With all images left out, restate the records below exactly as written.

Source records
_ _ _ _
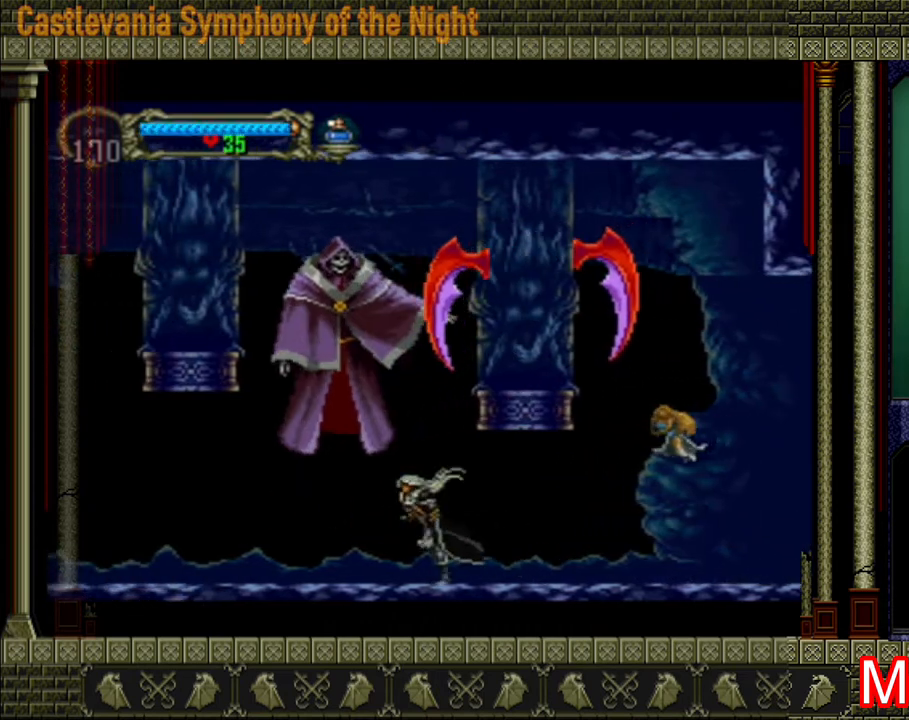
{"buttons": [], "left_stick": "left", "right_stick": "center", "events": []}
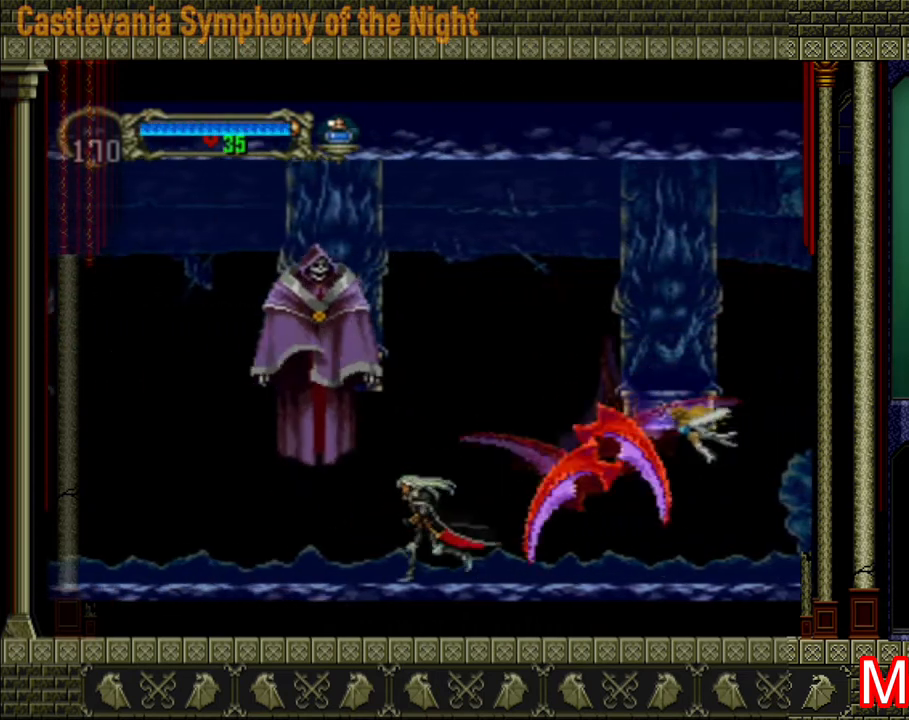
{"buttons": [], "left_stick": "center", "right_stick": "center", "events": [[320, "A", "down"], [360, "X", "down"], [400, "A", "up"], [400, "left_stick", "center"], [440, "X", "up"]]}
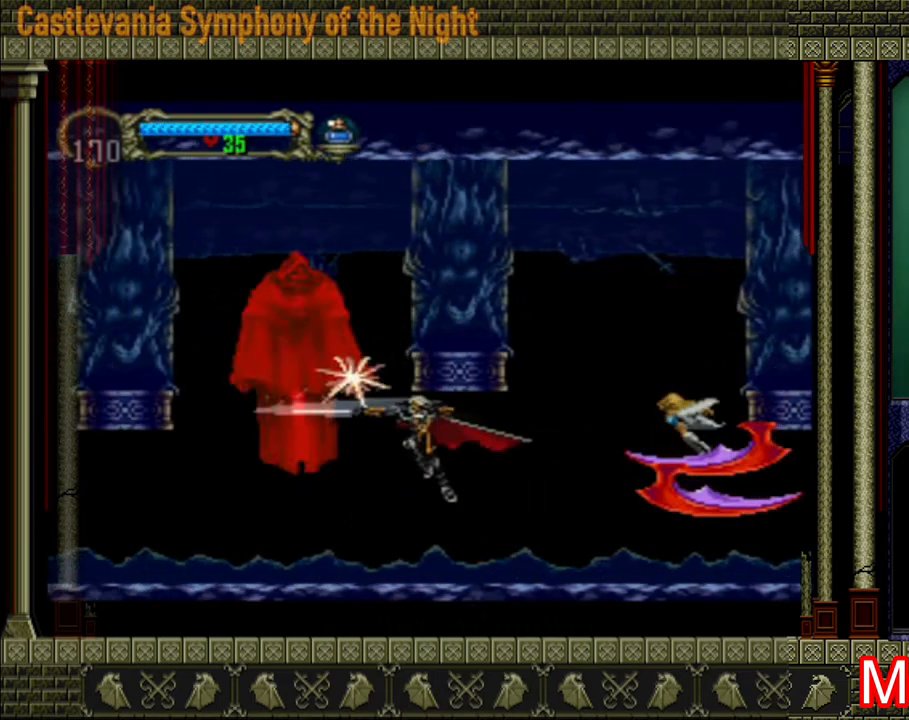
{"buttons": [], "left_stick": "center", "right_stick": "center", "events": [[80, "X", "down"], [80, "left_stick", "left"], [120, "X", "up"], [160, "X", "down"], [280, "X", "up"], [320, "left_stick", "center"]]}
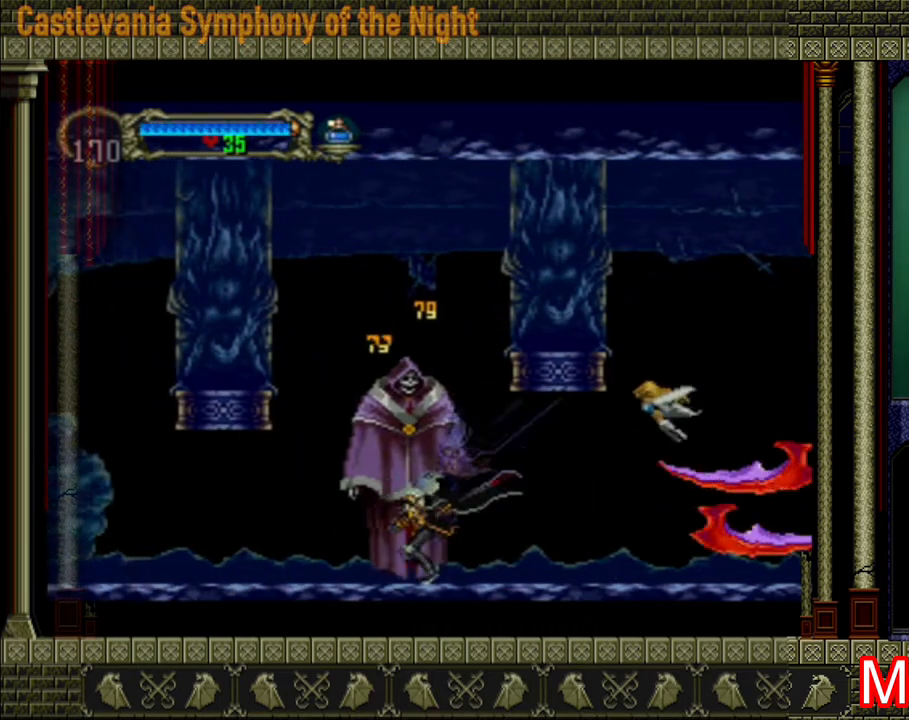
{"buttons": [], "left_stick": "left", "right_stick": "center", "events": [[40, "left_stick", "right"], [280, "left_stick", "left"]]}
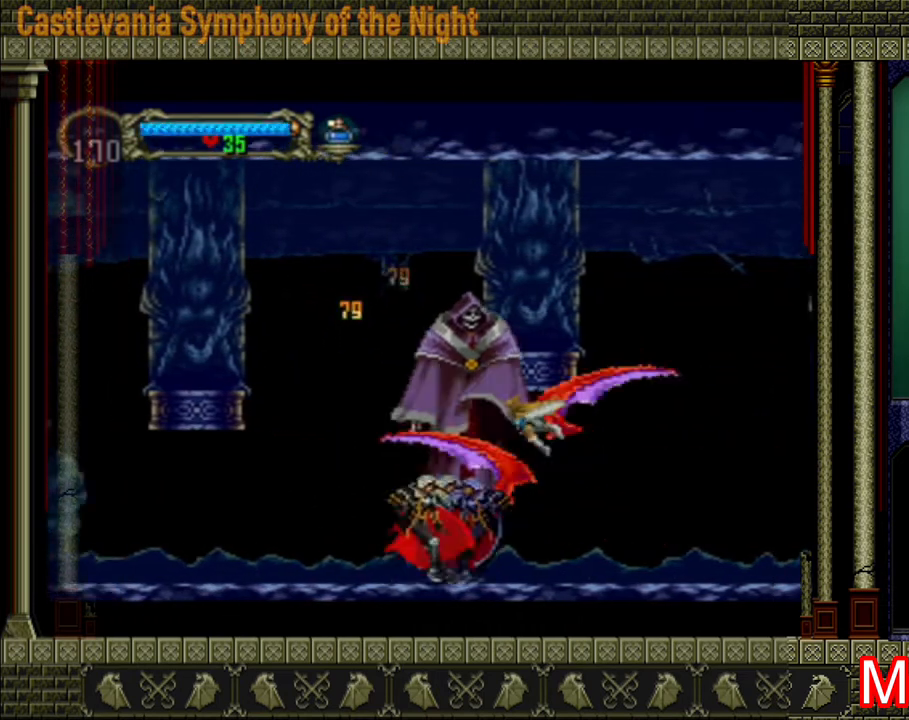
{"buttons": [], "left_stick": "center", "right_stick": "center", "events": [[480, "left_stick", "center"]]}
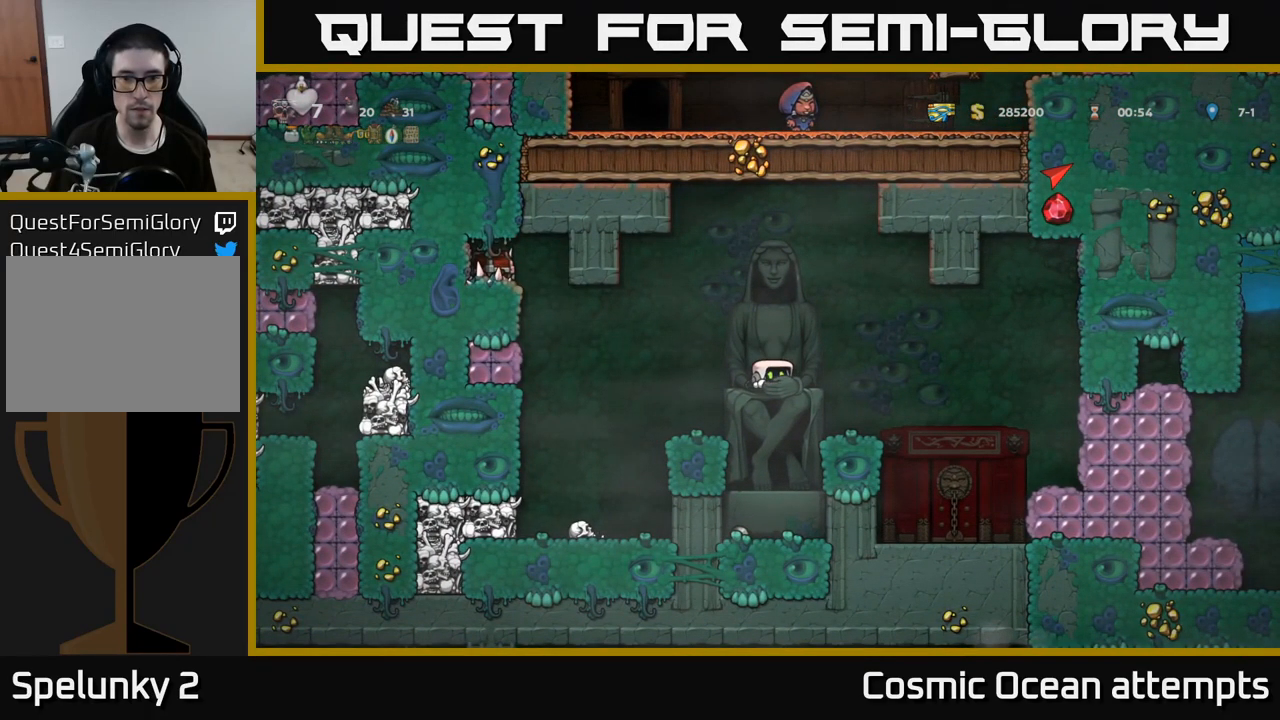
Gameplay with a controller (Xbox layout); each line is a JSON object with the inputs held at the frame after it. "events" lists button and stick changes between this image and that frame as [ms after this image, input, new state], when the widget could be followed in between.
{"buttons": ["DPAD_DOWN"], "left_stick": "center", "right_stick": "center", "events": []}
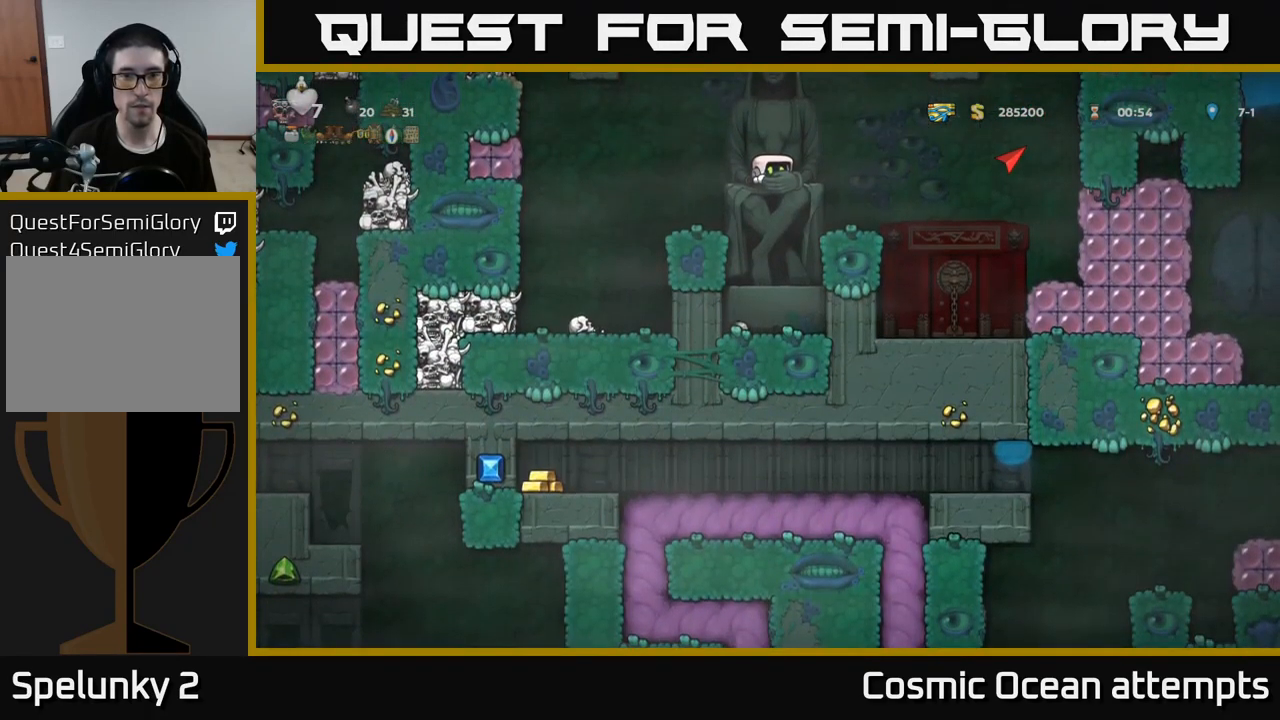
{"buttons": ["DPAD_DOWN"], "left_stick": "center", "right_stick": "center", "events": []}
_ _ _ _
### [FINISHED EXERCISE]
{"buttons": [], "left_stick": "left", "right_stick": "center", "events": []}
{"buttons": [], "left_stick": "center", "right_stick": "center", "events": [[320, "A", "down"], [360, "X", "down"], [400, "A", "up"], [400, "left_stick", "center"], [440, "X", "up"]]}
{"buttons": [], "left_stick": "center", "right_stick": "center", "events": [[80, "X", "down"], [80, "left_stick", "left"], [120, "X", "up"], [160, "X", "down"], [280, "X", "up"], [320, "left_stick", "center"]]}
{"buttons": [], "left_stick": "left", "right_stick": "center", "events": [[40, "left_stick", "right"], [280, "left_stick", "left"]]}
{"buttons": [], "left_stick": "center", "right_stick": "center", "events": [[480, "left_stick", "center"]]}
Gameplay with a controller (Xbox layout); each line is a JSON object with the inputs held at the frame after it. "events" lists button and stick changes between this image and that frame as [ms after this image, input, new state], when the widget could be followed in between.
{"buttons": ["DPAD_DOWN"], "left_stick": "center", "right_stick": "center", "events": []}
{"buttons": ["DPAD_DOWN"], "left_stick": "center", "right_stick": "center", "events": []}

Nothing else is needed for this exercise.